Improving college-completion rates is “an economic and moral imperative,” a national higher-education commission said on Wednesday in an open letter to college and university leaders.
The letter, which takes the form of a report subtitled “College Completion Must Be Our Priority,” summarizes a yearlong effort by the National Commission on Higher Education Attainment to identify innovative repairs for colleges’ leaky pipelines.
The 18-member commission, including presidents from every college sector, was assembled in 2011 by the American Council on Education and five other national higher-education associations. The mandate came from President Obama, who has challenged the nation to have the world’s highest proportion of people with college credentials by 2020.

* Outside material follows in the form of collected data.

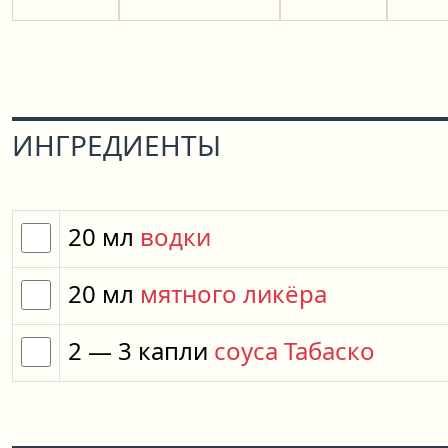
ИНГРЕДИЕНТЫ
20
мл
водки
20
мл
мятного ликёра
2
— 3
капли
соуса Табаско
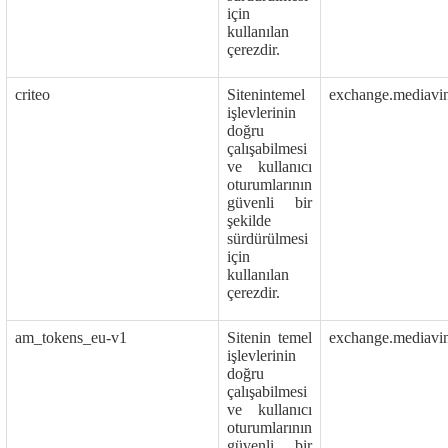
için
kullanılan
çerezdir.
criteo
Sitenintemel
exchange.mediavi
işlevlerinin
doğru
çalışabilmesi
ve kullanıcı
oturumlarının
güvenli bir
şekilde
sürdürülmesi
için
kullanılan
çerezdir.
am_tokens_eu-v1
Sitenin temel
exchange.mediavi
işlevlerinin
doğru
çalışabilmesi
ve kullanıcı
oturumlarının
güvenli bir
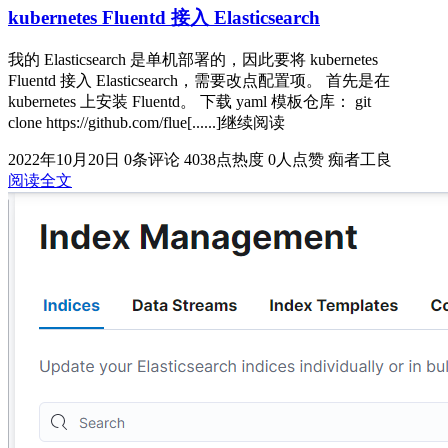
kubernetes Fluentd 接入 Elasticsearch
我的 Elasticsearch 是单机部署的，因此要将 kubernetes
Fluentd 接入 Elasticsearch，需要改点配置项。 首先是在
kubernetes 上安装 Fluentd。 下载 yaml 模板仓库： git
clone https://github.com/flue[......]继续阅读
2022年10月20日
0条评论
4038点热度
0人点赞
痴者工良
阅读全文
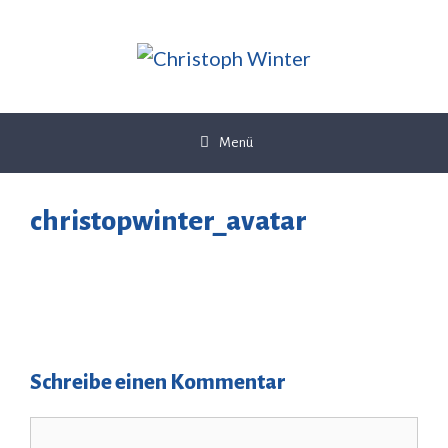
Zum
Inhalt
springen
Menü
christopwinter_avatar
Schreibe einen Kommentar
Kommentar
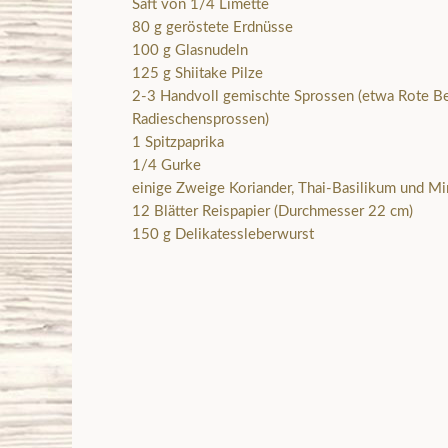
Saft von 1/4 Limette
80 g geröstete Erdnüsse
100 g Glasnudeln
125 g Shiitake Pilze
2-3 Handvoll gemischte Sprossen (etwa Rote Be
Radieschensprossen)
1 Spitzpaprika
1/4 Gurke
einige Zweige Koriander, Thai-Basilikum und M
12 Blätter Reispapier (Durchmesser 22 cm)
150 g Delikatessleberwurst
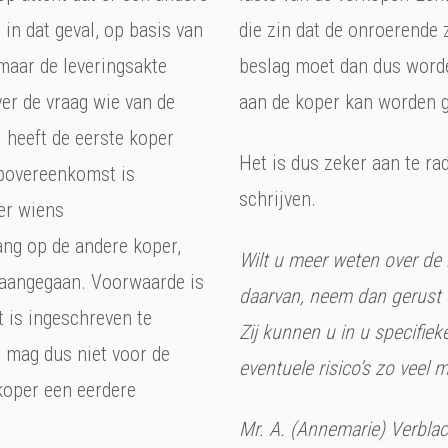
in dat geval, op basis van
die zin dat de onroerende 
omaar de leveringsakte
beslag moet dan dus worde
er de vraag wie van de
aan de koper kan worden g
l heeft de eerste koper
Het is dus zeker aan te r
opovereenkomst is
schrijven.
er wiens
ng op de andere koper,
Wilt u meer weten over de 
 aangegaan. Voorwaarde is
daarvan, neem dan gerust 
 is ingeschreven te
Zij kunnen u in u specifie
 mag dus niet voor de
eventuele risico’s zo veel 
koper een eerdere
Mr. A. (Annemarie) Verblac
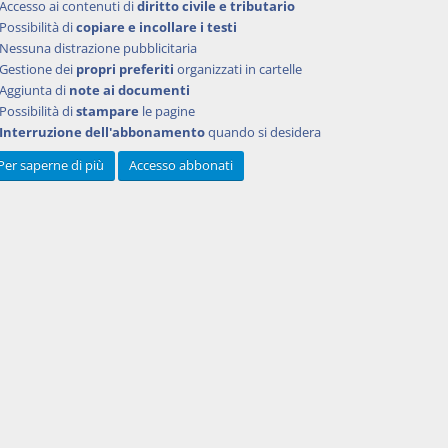
Accesso ai contenuti di
diritto civile e tributario
Possibilità di
copiare e incollare i testi
Nessuna distrazione pubblicitaria
Gestione dei
propri preferiti
organizzati in cartelle
Aggiunta di
note ai documenti
Possibilità di
stampare
le pagine
Interruzione dell'abbonamento
quando si desidera
Per saperne di più
Accesso abbonati
Powered by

As millions of low-skill, well-paying manufacturing jobs have been automated or outsourced, a growing number of positions require at least some postsecondary education, the report notes. College graduates are also more likely to land jobs with health insurance and retirement plans, are less likely to divorce, and are more likely to be tolerant and civically engaged, it adds.

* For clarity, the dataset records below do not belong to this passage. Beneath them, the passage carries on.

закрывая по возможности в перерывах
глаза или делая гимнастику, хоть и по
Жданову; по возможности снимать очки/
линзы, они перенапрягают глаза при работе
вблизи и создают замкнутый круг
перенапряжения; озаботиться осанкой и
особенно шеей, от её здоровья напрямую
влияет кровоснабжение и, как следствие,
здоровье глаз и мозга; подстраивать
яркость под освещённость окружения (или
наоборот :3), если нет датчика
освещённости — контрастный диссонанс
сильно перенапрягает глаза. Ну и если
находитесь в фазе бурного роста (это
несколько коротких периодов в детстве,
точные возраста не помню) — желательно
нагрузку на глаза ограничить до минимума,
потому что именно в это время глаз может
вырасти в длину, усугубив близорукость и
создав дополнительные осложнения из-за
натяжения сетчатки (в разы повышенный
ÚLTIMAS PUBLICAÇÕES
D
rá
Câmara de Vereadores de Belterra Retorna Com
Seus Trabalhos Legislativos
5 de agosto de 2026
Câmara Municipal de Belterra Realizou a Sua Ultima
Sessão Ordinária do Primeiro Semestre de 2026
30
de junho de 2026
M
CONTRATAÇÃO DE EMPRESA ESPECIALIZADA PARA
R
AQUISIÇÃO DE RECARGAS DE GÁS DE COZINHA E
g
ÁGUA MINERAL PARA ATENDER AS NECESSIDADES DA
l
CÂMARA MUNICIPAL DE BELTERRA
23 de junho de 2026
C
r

But while a record number of students now attend college, too few of them graduate, and that’s where colleges should be focusing more attention, the report notes.
First-generation, working, and part-time students far outnumber the 18- to 21-year-old residential students who used to be considered traditional, and the disparity is growing rapidly, the commission points out. They need flexible schedules, more financial help, and an efficient remediation system that doesn’t discourage them so much that they drop out, it says.